Tatsächlich würden die Maßnahmen des Papiers, so sie zum Einsatz kommen, die Arbeit von aufsuchenden Projekten wie Drop Out erheblich erschweren. »Aufsuchend« bedeutet, dass Sozialarbeiter auf der Straße unterwegs sind und dort direkten Kontakt zu Obdachlosen aufbauen. Eine Räumung durch die Polizei bedeutet häufig, dass die Betroffenen Anlaufstellen, Kontakte und persönlichen Gegenstände überstürzt zurücklassen müssen. Für die Straßensozialarbeit sind sie dann oft nicht mehr auffindbar. Gemeinsame Vorhaben, wie zum Beispiel langwierige behördliche Anträge, verliefen dann oft im Sande, sagt Lenk. Sie betont, dass eine Verdrängung durch Räumungen keineswegs zur Beendigung der Wohnungslosigkeit beiträgt, sondern meist in der weiteren Verelendung der Betroffenen resultiert.
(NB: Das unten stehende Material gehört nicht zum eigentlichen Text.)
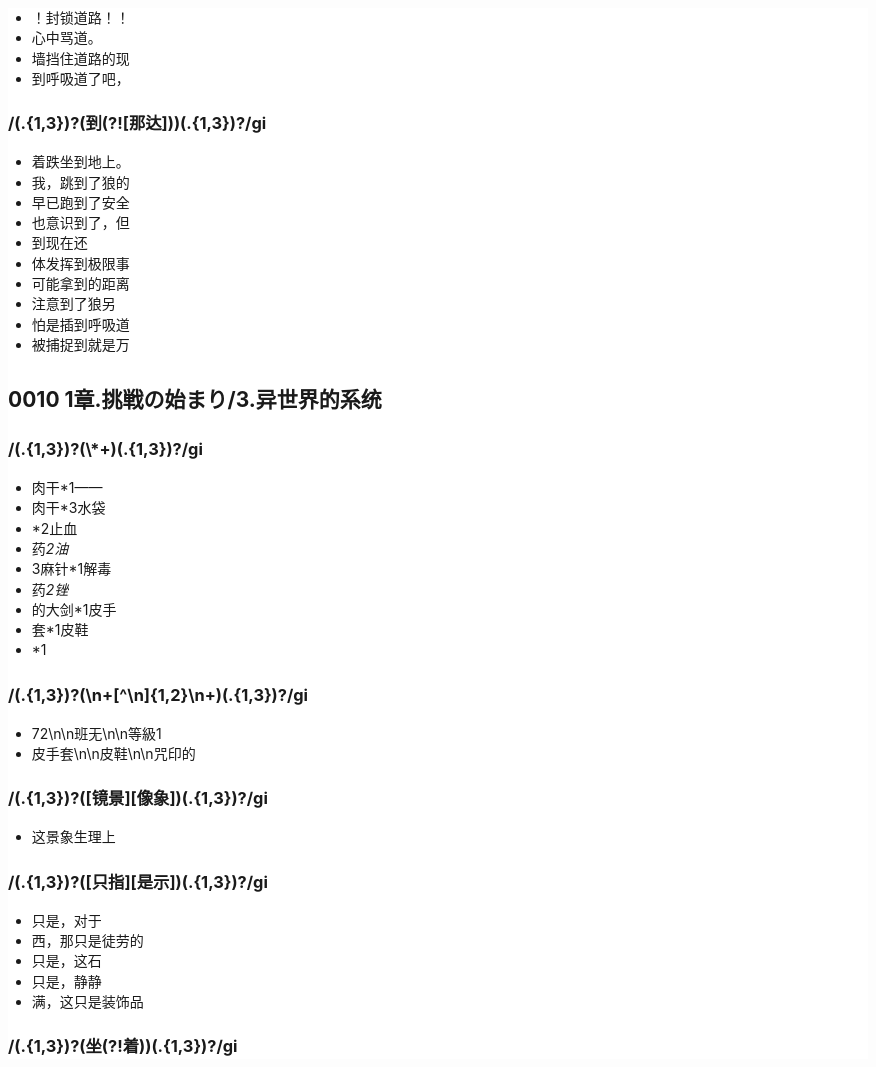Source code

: - ！封锁道路！！
- 心中骂道。
- 墙挡住道路的现
- 到呼吸道了吧，

### /(.{1,3})?(到(?![那达]))(.{1,3})?/gi

- 着跌坐到地上。
- 我，跳到了狼的
- 早已跑到了安全
- 也意识到了，但
- 到现在还
- 体发挥到极限事
- 可能拿到的距离
-  注意到了狼另
- 怕是插到呼吸道
- 被捕捉到就是万


## 0010 1章.挑戦の始まり/3.异世界的系统

### /(.{1,3})?(\\*+)(.{1,3})?/gi

-  肉干*1——
- 肉干*3水袋
- *2止血
- 药*2油*
- 3麻针*1解毒
- 药*2锉*
- 的大剑*1皮手
- 套*1皮鞋
- *1

### /(.{1,3})?(\n+[^\n]{1,2}\n+)(.{1,3})?/gi

-  72\n\n班无\n\n等級1
- 皮手套\n\n皮鞋\n\n咒印的

### /(.{1,3})?([镜景][像象])(.{1,3})?/gi

- 这景象生理上

### /(.{1,3})?([只指][是示])(.{1,3})?/gi

- 只是，对于
- 西，那只是徒劳的
- 只是，这石
- 只是，静静
- 满，这只是装饰品

### /(.{1,3})?(坐(?!着))(.{1,3})?/gi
Der Arbeitskreis Wohnungsnot, an dem mehr als 60 Berliner Einrichtungen der Wohnungsnotfallhilfe und weitere zivilgesellschaftliche Akteure beteiligt sind, übte ebenfalls scharfe Kritik an dem Leitfaden. Durch die dar­in enthaltenen Regeln für »besonders schützenswerte Orte« könnte die »Räumung wohnungsloser Menschen in großen Teilen Neuköllns legitimiert werden – eine Kita, eine Schule finden sich in vielen Straßen, ein Spielplatz quasi in allen Parks.« Notwendig sei eine Abkehr von rein ordnungspolitischen Antworten und stattdessen unter anderem den Ausbau der ganztägig zugänglichen Unterkünfte, die während der Covid-19-Pandemie eröffnet wurden, sowie Housing-First-Angebote, also Unterbringung in Wohnungen, ohne dass die Obdachlosen zuvor ihre »Wohnfähigkeit« in einem langwierigen Verfahren nachweisen müssten.
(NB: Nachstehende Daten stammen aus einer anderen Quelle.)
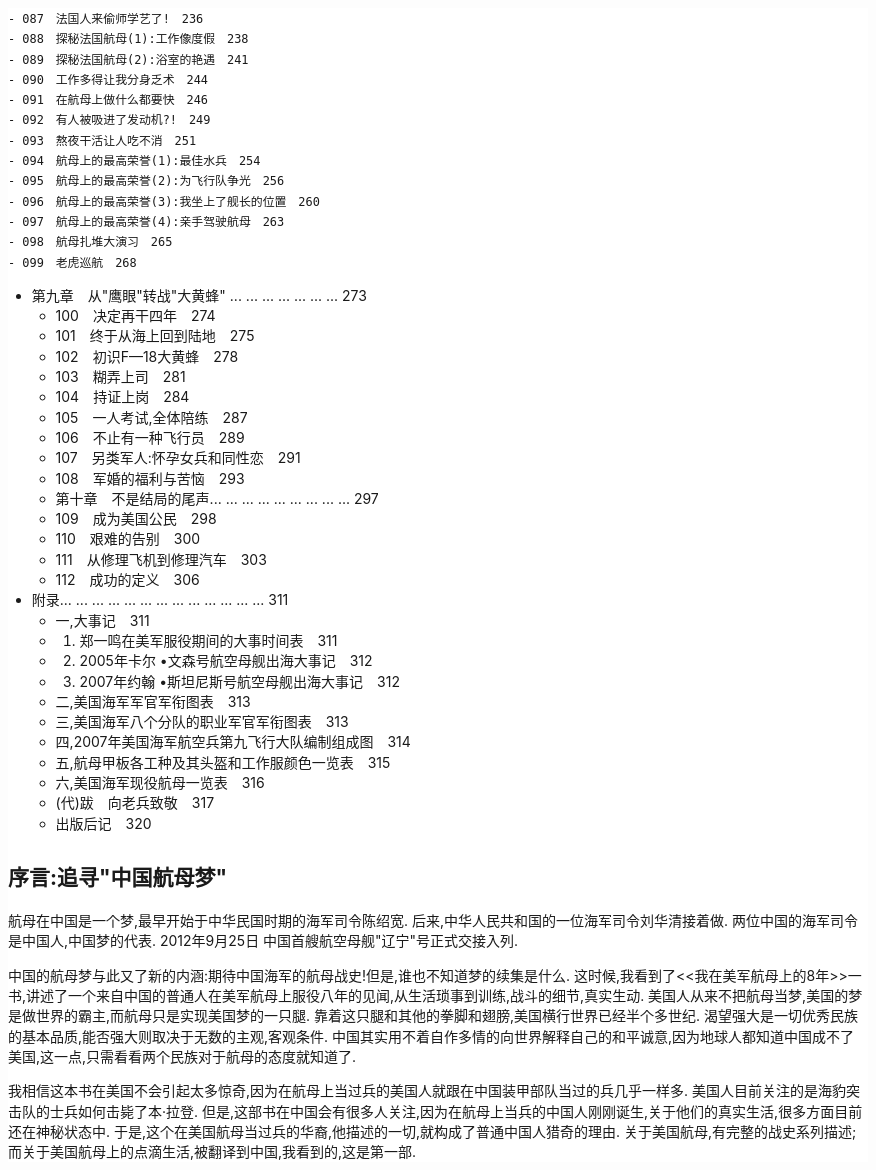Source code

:     - 087　法国人来偷师学艺了!　236
    - 088　探秘法国航母(1):工作像度假　238
    - 089　探秘法国航母(2):浴室的艳遇　241
    - 090　工作多得让我分身乏术　244
    - 091　在航母上做什么都要快　246
    - 092　有人被吸进了发动机?!　249
    - 093　熬夜干活让人吃不消　251
    - 094　航母上的最高荣誉(1):最佳水兵　254
    - 095　航母上的最高荣誉(2):为飞行队争光　256
    - 096　航母上的最高荣誉(3):我坐上了舰长的位置　260
    - 097　航母上的最高荣誉(4):亲手驾驶航母　263
    - 098　航母扎堆大演习　265
    - 099　老虎巡航　268
- 第九章　从"鹰眼"转战"大黄蜂" ... ... ... ... ... ... ...  273
    - 100　决定再干四年　274
    - 101　终于从海上回到陆地　275
    - 102　初识F—18大黄蜂　278
    - 103　糊弄上司　281
    - 104　持证上岗　284
    - 105　一人考试,全体陪练　287
    - 106　不止有一种飞行员　289
    - 107　另类军人:怀孕女兵和同性恋　291
    - 108　军婚的福利与苦恼　293
    - 第十章　不是结局的尾声... ... ... ... ... ... ... ... ...  297
    - 109　成为美国公民　298
    - 110　艰难的告别　300
    - 111　从修理飞机到修理汽车　303
    - 112　成功的定义　306
- 附录... ... ... ... ... ... ... ... ... ... ... ... ...  311
    - 一,大事记　311
    - 1. 郑一鸣在美军服役期间的大事时间表　311
    - 2. 2005年卡尔 •文森号航空母舰出海大事记　312
    - 3. 2007年约翰 •斯坦尼斯号航空母舰出海大事记　312
    - 二,美国海军军官军衔图表　313
    - 三,美国海军八个分队的职业军官军衔图表　313
    - 四,2007年美国海军航空兵第九飞行大队编制组成图　314
    - 五,航母甲板各工种及其头盔和工作服颜色一览表　315
    - 六,美国海军现役航母一览表　316
    - (代)跋　向老兵致敬　317
    - 出版后记　320

## 序言:追寻"中国航母梦"

航母在中国是一个梦,最早开始于中华民国时期的海军司令陈绍宽. 后来,中华人民共和国的一位海军司令刘华清接着做. 两位中国的海军司令是中国人,中国梦的代表. 2012年9月25日 中国首艘航空母舰"辽宁"号正式交接入列. 

中国的航母梦与此又了新的内涵:期待中国海军的航母战史!但是,谁也不知道梦的续集是什么. 这时候,我看到了<<我在美军航母上的8年>>一书,讲述了一个来自中国的普通人在美军航母上服役八年的见闻,从生活琐事到训练,战斗的细节,真实生动. 美国人从来不把航母当梦,美国的梦是做世界的霸主,而航母只是实现美国梦的一只腿. 靠着这只腿和其他的拳脚和翅膀,美国横行世界已经半个多世纪. 渴望强大是一切优秀民族的基本品质,能否强大则取决于无数的主观,客观条件. 中国其实用不着自作多情的向世界解释自己的和平诚意,因为地球人都知道中国成不了美国,这一点,只需看看两个民族对于航母的态度就知道了. 

我相信这本书在美国不会引起太多惊奇,因为在航母上当过兵的美国人就跟在中国装甲部队当过的兵几乎一样多. 美国人目前关注的是海豹突击队的士兵如何击毙了本·拉登. 但是,这部书在中国会有很多人关注,因为在航母上当兵的中国人刚刚诞生,关于他们的真实生活,很多方面目前还在神秘状态中. 于是,这个在美国航母当过兵的华裔,他描述的一切,就构成了普通中国人猎奇的理由. 关于美国航母,有完整的战史系列描述;而关于美国航母上的点滴生活,被翻译到中国,我看到的,这是第一部.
Das Konzept Housing First kehrt die bisherige Reihenfolge der Unterstützungsangebote um und verschafft Menschen im ersten Schritt eine eigene Wohnung, von welcher aus sie sich um alles Weitere kümmern können.

In den Ganztagsunterkünften erhalten Menschen langfristig ein Privatzimmer, das sie jederzeit nutzen können, sowie Mahlzeiten, Gesundheitsleistungen und Beratungsangebote. Das Konzept Housing First kehrt die bisherige Reihenfolge der Unterstützungsangebote um und verschafft Menschen im ersten Schritt eine eigene Wohnung, von welcher aus sie sich um alles Weitere kümmern können. Seit Ende 2018 konnte so Wohnraum an mehr als 120 Menschen vermittelt werden. Beide Angebote sind auf große Nachfrage gestoßen. Doch besonders für Housing-First-Wohnungen sind die Wartelisten sehr lang und die Berliner Stadtmission sucht derzeit noch eine Immobilie, um ihr Ganztagsangebot fortsetzen zu können.

In der Bezirksversammlung Neukölln kam die Kritik an dem Leitfaden offensichtlich an. Sogar die CDU-Fraktion gestand ein, dass der Leitfaden »nicht glücklich formuliert« war. Der Sozialausschuss beauftragte im Juni den Geschäftsbereich des Sozialstadtrats mit der Neufassung des Papiers. Daran sollen nun auch Träger der Wohnungsnotfallhilfe und Interessenvertretungen der Betroffenen beteiligt werden.

Die Einladung zur Mitarbeit an der Überarbeitung lehnte zumindest Gangway jedoch ab. Tabea Lenk und ihre Kolleg:innen sehen sich der Parteilichkeit für obdachlose Menschen verpflichtet. Es sei deshalb nicht ihre Aufgabe, gemeinsam mit dem Bezirksamt an einem Papier zu arbeiten. Stattdessen haben sie einen Forderungskatalog übermittelt.

Dafür ist inzwischen Lieckes Nachfolger zuständig, sein CDU-Parteikollege Hannes Rehfeldt. Schon im umstrittenen Leitfaden wurde festgestellt, dass die Obdachlosigkeit im Bezirk zugenommen hat. Diese Entwicklung wird sich wohl fortsetzen. In ihrer Stellungnahme schrieb der AK Wohnungslosigkeit, dass in Berlin »die Mieten und vor allem in den letzten Jahren die Lebenshaltungskosten deutlich« anstiegen, deshalb werde es »sehr wahrscheinlich zu einer Zunahme an Wohnungsverlusten kommen«.